What to do:
[A] In the notebook code, what directory path is assigned to CLEANED_DIR?
[B] Print the notebook code from "return sequences, tag_count" to "phrase_counts = defaultdict(int)" without changing a single character.
:: Text excerpt ::
In [1]:
%matplotlib inline
import numpy as np
import pandas as pd

import matplotlib.pyplot as plt
import seaborn as sns

from collections import namedtuple, defaultdict

In [2]:
sns.set_context("poster")
sns.set_style("ticks")

In [3]:
DATA_DIR="data/data/"
CLEANED_DIR="data/cleaned/"

Tag = namedtuple("Tag", ["token", "tag"])

def load_sequences(filename, sep="\t", notypes=False):
    tag_count = defaultdict(int)
    sequences = []
    with open(filename) as fp:
        seq = []
        for line in fp:
            line = line.strip()
            if line:
                line = line.split(sep)
                if notypes:
                    line[1] = line[1][0]
                tag_count[line[1]] += 1
                #print line
                seq.append(Tag(*line))
            else:
                sequences.append(seq)
                seq = []
        if seq:
            sequences.append(seq)
    return sequences, tag_count

def write_sequences(sequences, filename, sep="\t", to_bieou=True):
    with open(filename, "wb+") as fp:
        for seq in sequences:
            if to_bieou:
                seq = to_BIEOU(seq)
            for tag in seq:
                print >> fp, sep.join(tag)
            print >> fp, ""                
                
def count_phrases(ptype="movie"):
    phrase_counts = defaultdict(int)
    check_tag = ptype
    for seq in sequences:
        phrase = ""
        for tag in seq:
            if not phrase and tag.tag == "B-%s" % check_tag:
                phrase = tag.token
                continue
            if tag.tag == "I-%s" % check_tag:
                phrase += " %s" % tag.token
                continue
            if phrase:
                phrase_counts[phrase] += 1
                phrase = ""
    return phrase_counts


def phrase_to_BIEOU(phrase):
    l = len(phrase)
    new_phrase = []
    for j, t in enumerate(phrase):
        new_tag = t.tag
        if l == 1:
            new_tag = "U%s" % t.tag[1:]
        elif j == l-1:
            new_tag = "E%s" % t.tag[1:]
        new_phrase.append(Tag(t.token, new_tag))
    return new_phrase

def to_BIEOU(seq, verbose=False):
    # TAGS B I E U O
    phrase = []
    new_seq = []
    for i, tag in enumerate(seq):
        if not phrase and tag.tag[0] == "B":
            phrase.append(tag)
            continue
        if tag.tag[0] == "I":
            phrase.append(tag)
            continue
        if phrase:
            if verbose:
                print "Editing phrase", phrase
            new_phrase = phrase_to_BIEOU(phrase)
            new_seq.extend(new_phrase)
            phrase = []
        new_seq.append(tag)
    if phrase:
        if verbose:
            print "Editing phrase", phrase
        new_phrase = phrase_to_BIEOU(phrase)
:::
:: Extracted data ::
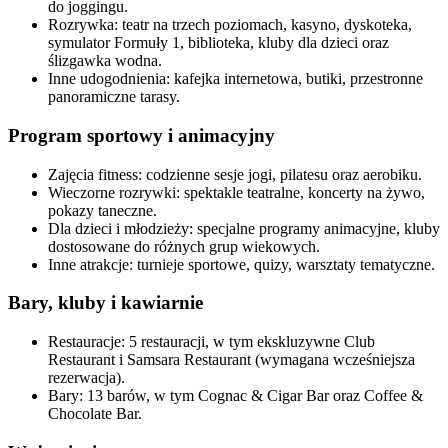
do joggingu.​
Rozrywka: teatr na trzech poziomach, kasyno, dyskoteka,
symulator Formuły 1, biblioteka, kluby dla dzieci oraz
ślizgawka wodna.​
Inne udogodnienia: kafejka internetowa, butiki, przestronne
panoramiczne tarasy.​
Program sportowy i animacyjny
Zajęcia fitness: codzienne sesje jogi, pilatesu oraz aerobiku.​
Wieczorne rozrywki: spektakle teatralne, koncerty na żywo,
pokazy taneczne.​
Dla dzieci i młodzieży: specjalne programy animacyjne, kluby
dostosowane do różnych grup wiekowych.​
Inne atrakcje: turnieje sportowe, quizy, warsztaty tematyczne.​
Bary, kluby i kawiarnie
Restauracje: 5 restauracji, w tym ekskluzywne Club
Restaurant i Samsara Restaurant (wymagana wcześniejsza
rezerwacja).​
Bary: 13 barów, w tym Cognac & Cigar Bar oraz Coffee &
Chocolate Bar.​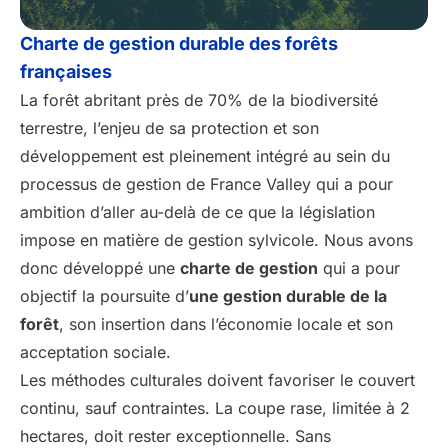
Charte de gestion durable des forêts
françaises
La forêt abritant près de 70% de la biodiversité
terrestre, l’enjeu de sa protection et son
développement est pleinement intégré au sein du
processus de gestion de France Valley qui a pour
ambition d’aller au-delà de ce que la législation
impose en matière de gestion sylvicole. Nous avons
donc développé une
charte de gestion
qui a pour
objectif la poursuite d’
une gestion durable de la
forêt
, son insertion dans l’économie locale et son
acceptation sociale.
Les méthodes culturales doivent favoriser le couvert
continu, sauf contraintes. La coupe rase, limitée à 2
hectares, doit rester exceptionnelle. Sans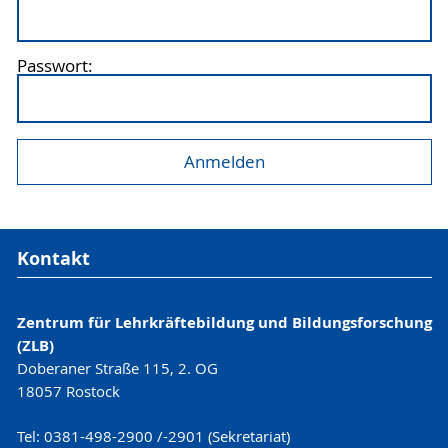
Passwort:
Kontakt
Zentrum für Lehrkräftebildung und Bildungsforschung
(ZLB)
Doberaner Straße 115, 2. OG
18057 Rostock
Tel: 0381-498-2900 /-2901 (Sekretariat)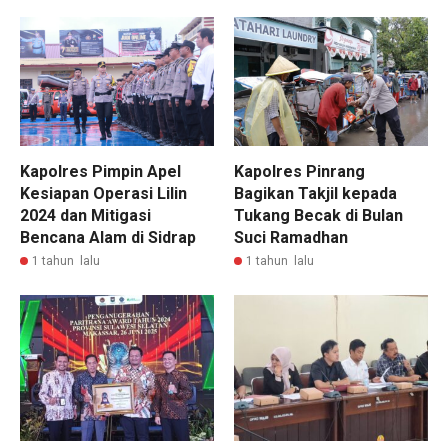
Kapolres Pimpin Apel
Kapolres Pinrang
Kesiapan Operasi Lilin
Bagikan Takjil kepada
2024 dan Mitigasi
Tukang Becak di Bulan
Bencana Alam di Sidrap
Suci Ramadhan
1 tahun lalu
1 tahun lalu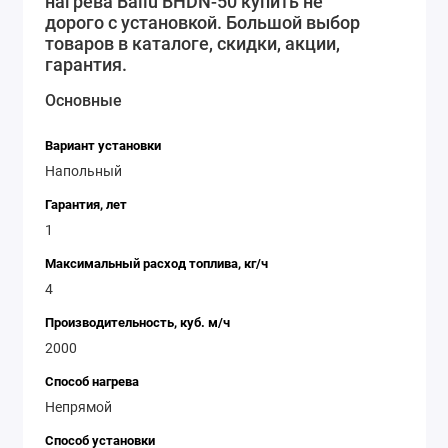
нагрева Ballu BHDN-50 купить не
безопасность использования. Ballu BHDN-50 - это
дорого с установкой. Большой выбор
надежное и эффективное решение для обогрева
товаров в каталоге, скидки, акции,
помещений. Ее высокая производительность,
гарантия.
непрямой нагрев воздуха и удобный дизайн делают
Основные
ее идеальным выбором для различных задач.
Приобретайте дизельную тепловую пушку Ballu BHDN-
Вариант установки
50 и наслаждайтесь комфортной температурой в
Напольный
любое время года.
Гарантия, лет
1
Максимальный расход топлива, кг/ч
4
Производительность, куб. м/ч
2000
Способ нагрева
Непрямой
Способ установки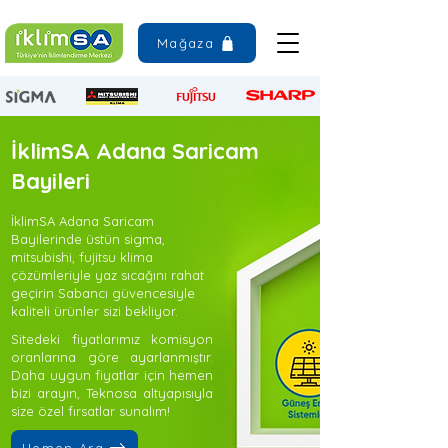
Mağaza
İklimSA Adana Saricam
Bayileri
İklimSA Adana Saricam
Bayilerinde üstün sigma,
mitsubishi, fujitsu klima
çözümleriyle yaz sıcağını rahat
geçirin Sabancı güvencesiyle
kaliteli ürünler sizi bekliyor.
Sitedeki fiyatlarımız komisyon
oranlarına göre ayarlanmıştır.
Daha uygun fiyatlar için hemen
bizi arayın, Teknosa altyapısıyla
size özel fırsatlar sunalım!
Hemen Ara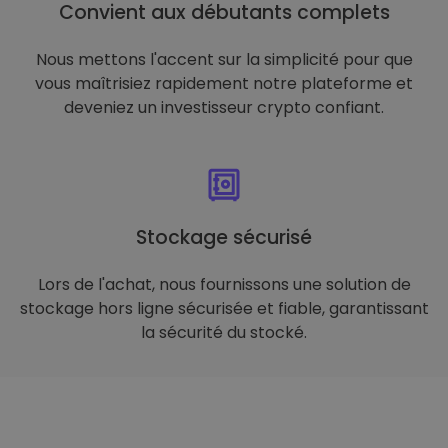
Convient aux débutants complets
Nous mettons l'accent sur la simplicité pour que
vous maîtrisiez rapidement notre plateforme et
deveniez un investisseur crypto confiant.
Stockage sécurisé
Lors de l'achat, nous fournissons une solution de
stockage hors ligne sécurisée et fiable, garantissant
la sécurité du stocké.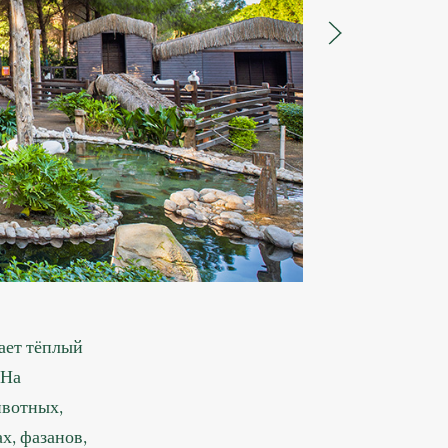
гает тёплый
 На
ивотных,
х, фазанов,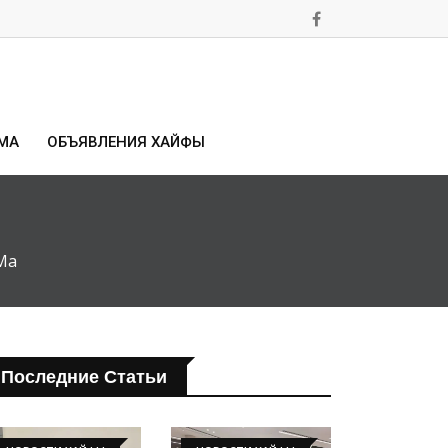
МА
ОБЪЯВЛЕНИЯ ХАЙФЫ
Ма
Последние Статьи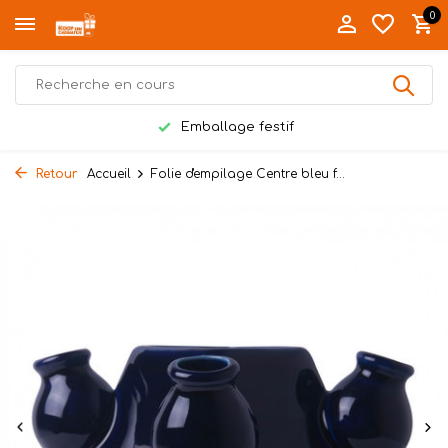
0
Emballage festif
Retour
Accueil
Folie d'empilage Centre bleu f...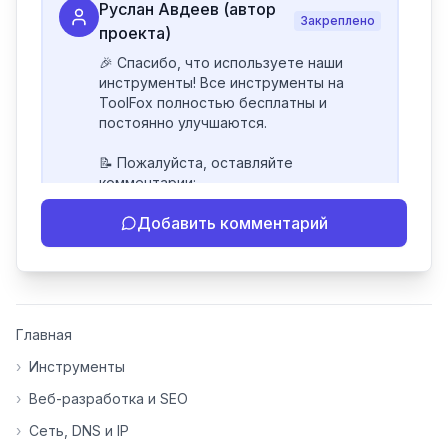
Руслан Авдеев (автор
Закреплено
проекта)
🎉 Спасибо, что используете наши 
инструменты! Все инструменты на 
ToolFox полностью бесплатны и 
постоянно улучшаются.

📝 Пожалуйста, оставляйте 
комментарии:

- Если инструмент работает 
Добавить комментарий
некорректно

- Если есть идеи по улучшению

- Поделитесь своим опытом 
использования

👍 Ставьте лайки/дизлайки - это 
Главная
помогает мне понять, какие 
инструменты нуждаются в доработке. 
›
Инструменты
Я обновляю сайт каждую неделю на 
›
Веб-разработка и SEO
основе вашей обратной связи.

›
Сеть, DNS и IP
⭐ Если вам нравится ToolFox — буду 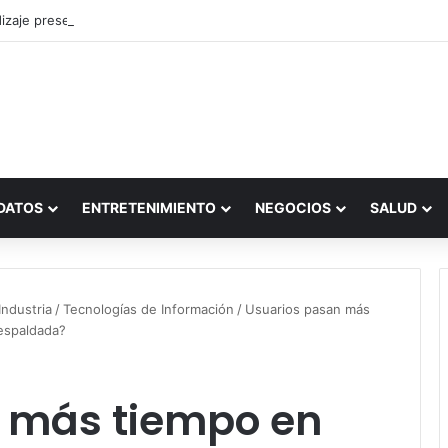
zaje presencial vs. por internet
DATOS
ENTRETENIMIENTO
NEGOCIOS
SALUD
ndustria
/
Tecnologías de Información
/
Usuarios pasan más
espaldada?
 más tiempo en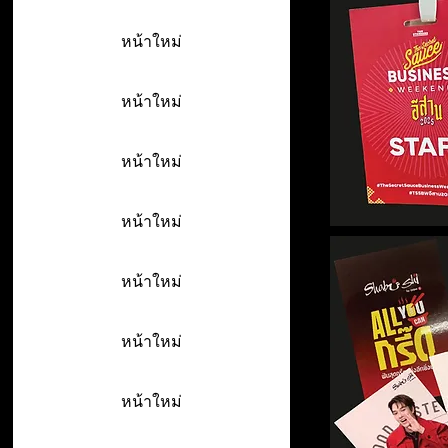
หน้าใหม่
หน้าใหม่
หน้าใหม่
หน้าใหม่
หน้าใหม่
หน้าใหม่
หน้าใหม่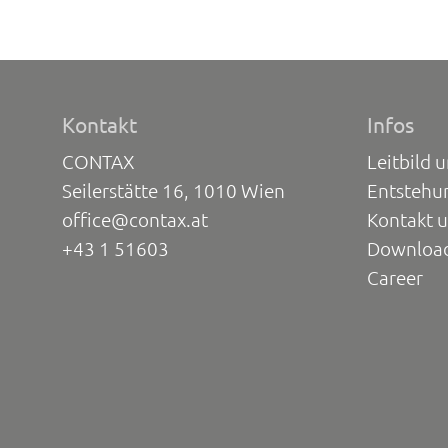
Kontakt
Infos
CONTAX
Leitbild 
Seilerstätte 16, 1010 Wien
Entstehu
office@contax.at
Kontakt 
+43 1 51603
Downloa
Career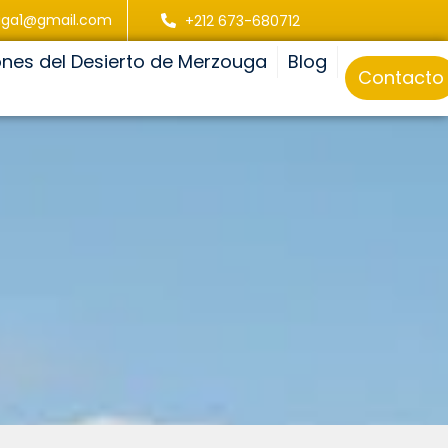
uga1@gmail.com
+212 673-680712
ones del Desierto de Merzouga
Blog
Contacto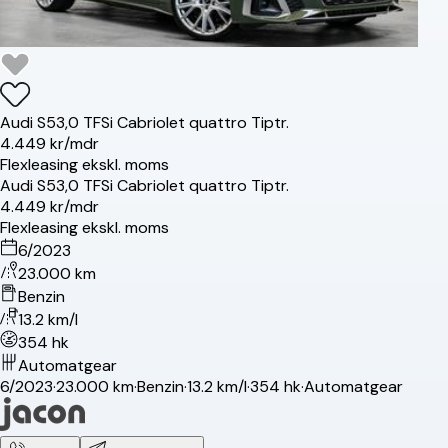
Audi
S5
3,0 TFSi Cabriolet quattro Tiptr.
4.449 kr/mdr
Flexleasing ekskl. moms
Audi
S5
3,0 TFSi Cabriolet quattro Tiptr.
4.449 kr/mdr
Flexleasing ekskl. moms
6/2023
23.000 km
Benzin
13.2 km/l
354 hk
Automatgear
6/2023
·
23.000 km
·
Benzin
·
13.2 km/l
·
354 hk
·
Automatgear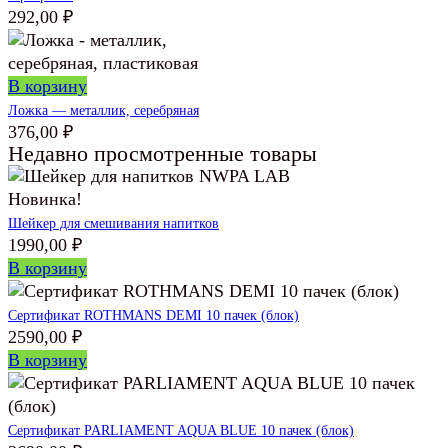
292,00
₽
В корзину
Ложка — металлик, серебряная
376,00
₽
Недавно просмотренные товары
Новинка!
Шейкер для смешивания напитков
1990,00
₽
В корзину
Сертификат ROTHMANS DEMI 10 пачек (блок)
2590,00
₽
В корзину
Сертификат PARLIAMENT AQUA BLUE 10 пачек (блок)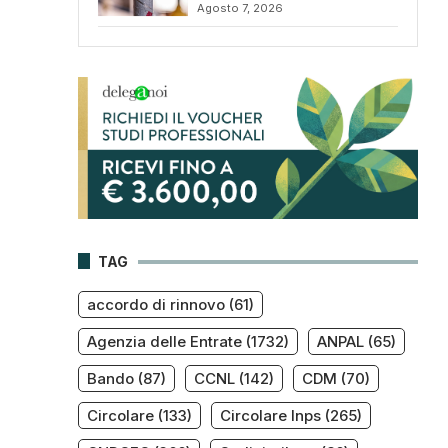
Agosto 7, 2026
TAG
accordo di rinnovo
(61)
Agenzia delle Entrate
(1732)
ANPAL
(65)
Bando
(87)
CCNL
(142)
CDM
(70)
Circolare
(133)
Circolare Inps
(265)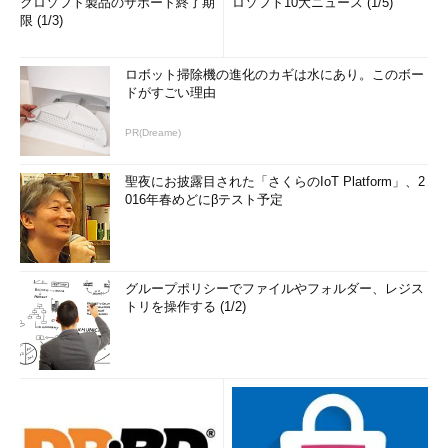
クロソフト製品のサポート終了期
ロソフト10大ニュース (1/5)
限 (1/3)
ロボット掃除機の進化のカギは水にあり。このボー
ドがすごい理由
PR(Dreame)
聖夜にお披露目された「さくらのIoT Platform」、2
016年春めどにβテスト予定
グループポリシーでファイルやフォルダー、レジス
トリを操作する (1/2)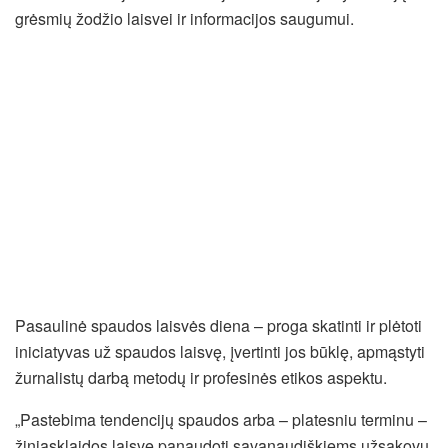
grėsmių žodžio laisvei ir informacijos saugumui.
Pasaulinė spaudos laisvės diena – proga skatinti ir plėtoti
iniciatyvas už spaudos laisvę, įvertinti jos būklę, apmąstyti
žurnalistų darbą metodų ir profesinės etikos aspektu.
„Pastebima tendencijų spaudos arba – platesniu terminu –
žiniasklaidos laisvę panaudoti savanaudiškiems užsakovų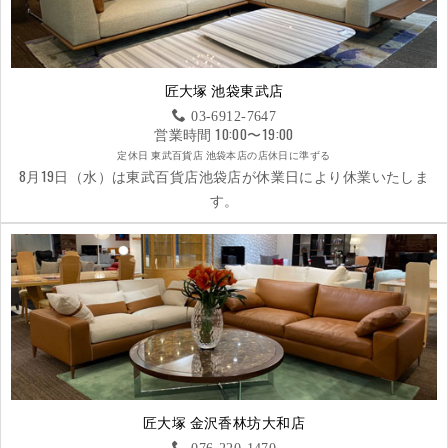
匠大塚 池袋東武店
03-6912-7647
営業時間 10:00〜19:00
定休日 東武百貨店 池袋本店の店休日に準ずる
8月19日（水）は東武百貨店池袋店が休業日により休業いたしま
す。
匠大塚 金沢香林坊大和店
076-220-1470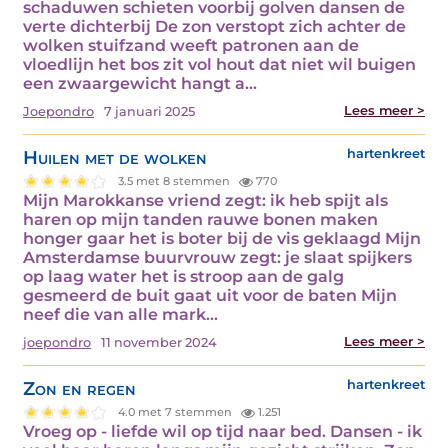
schaduwen schieten voorbij golven dansen de
verte dichterbij De zon verstopt zich achter de
wolken stuifzand weeft patronen aan de
vloedlijn het bos zit vol hout dat niet wil buigen
een zwaargewicht hangt a...
Lees meer >
Joepondro
7 januari 2025
Huilen met de wolken
hartenkreet
3.5 met 8 stemmen
770
Mijn Marokkanse vriend zegt: ik heb spijt als
haren op mijn tanden rauwe bonen maken
honger gaar het is boter bij de vis geklaagd Mijn
Amsterdamse buurvrouw zegt: je slaat spijkers
op laag water het is stroop aan de galg
gesmeerd de buit gaat uit voor de baten Mijn
neef die van alle mark...
Lees meer >
joepondro
11 november 2024
Zon en regen
hartenkreet
4.0 met 7 stemmen
1.251
Vroeg op - liefde wil op tijd naar bed. Dansen - ik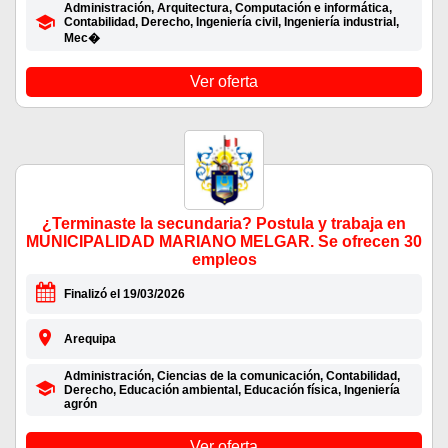
Administración, Arquitectura, Computación e informática,
Contabilidad, Derecho, Ingeniería civil, Ingeniería industrial,
Mec�
Ver oferta
¿Terminaste la secundaria? Postula y trabaja en
MUNICIPALIDAD MARIANO MELGAR. Se ofrecen 30
empleos
Finalizó el 19/03/2026
Arequipa
Administración, Ciencias de la comunicación, Contabilidad,
Derecho, Educación ambiental, Educación física, Ingeniería
agrón
Ver oferta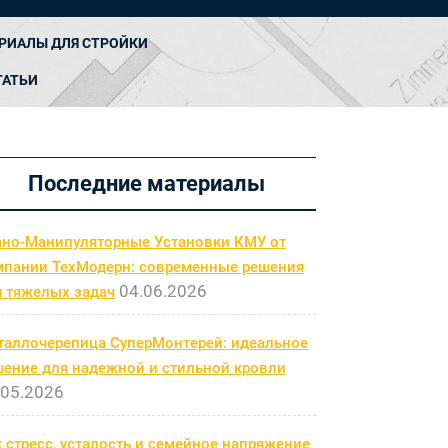
РИАЛЫ ДЛЯ СТРОЙКИ
ТАТЬИ
Последние материалы
ано-Манипуляторные Установки КМУ от
мпании ТехМодерн: современные решения
04.06.2026
я тяжелых задач
таллочерепица СуперМонтерей: идеальное
шение для надежной и стильной кровли
.05.2026
 стресс, усталость и семейное напряжение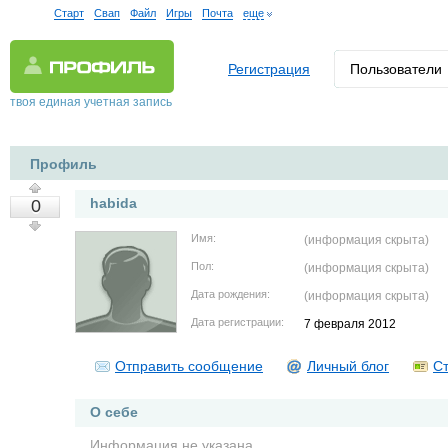
Старт
Свап
Файл
Игры
Почта
еще
Регистрация
Пользователи
твоя единая учетная запись
Профиль
habida
0
Имя:
(информация скрыта)
Пол:
(информация скрыта)
Дата рождения:
(информация скрыта)
Дата регистрации:
7 февраля 2012
Отправить сообщение
Личный блог
Ст
О себе
Информация не указана.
:::
Outputs by task:
[A] "data/cleaned/"

[B]
return sequences, tag_count

def write_sequences(sequences, filename, sep="\t", to_bieou=True):
    with open(filename, "wb+") as fp:
        for seq in sequences:
            if to_bieou:
                seq = to_BIEOU(seq)
            for tag in seq:
                print >> fp, sep.join(tag)
            print >> fp, ""                
                
def count_phrases(ptype="movie"):
    phrase_counts = defaultdict(int)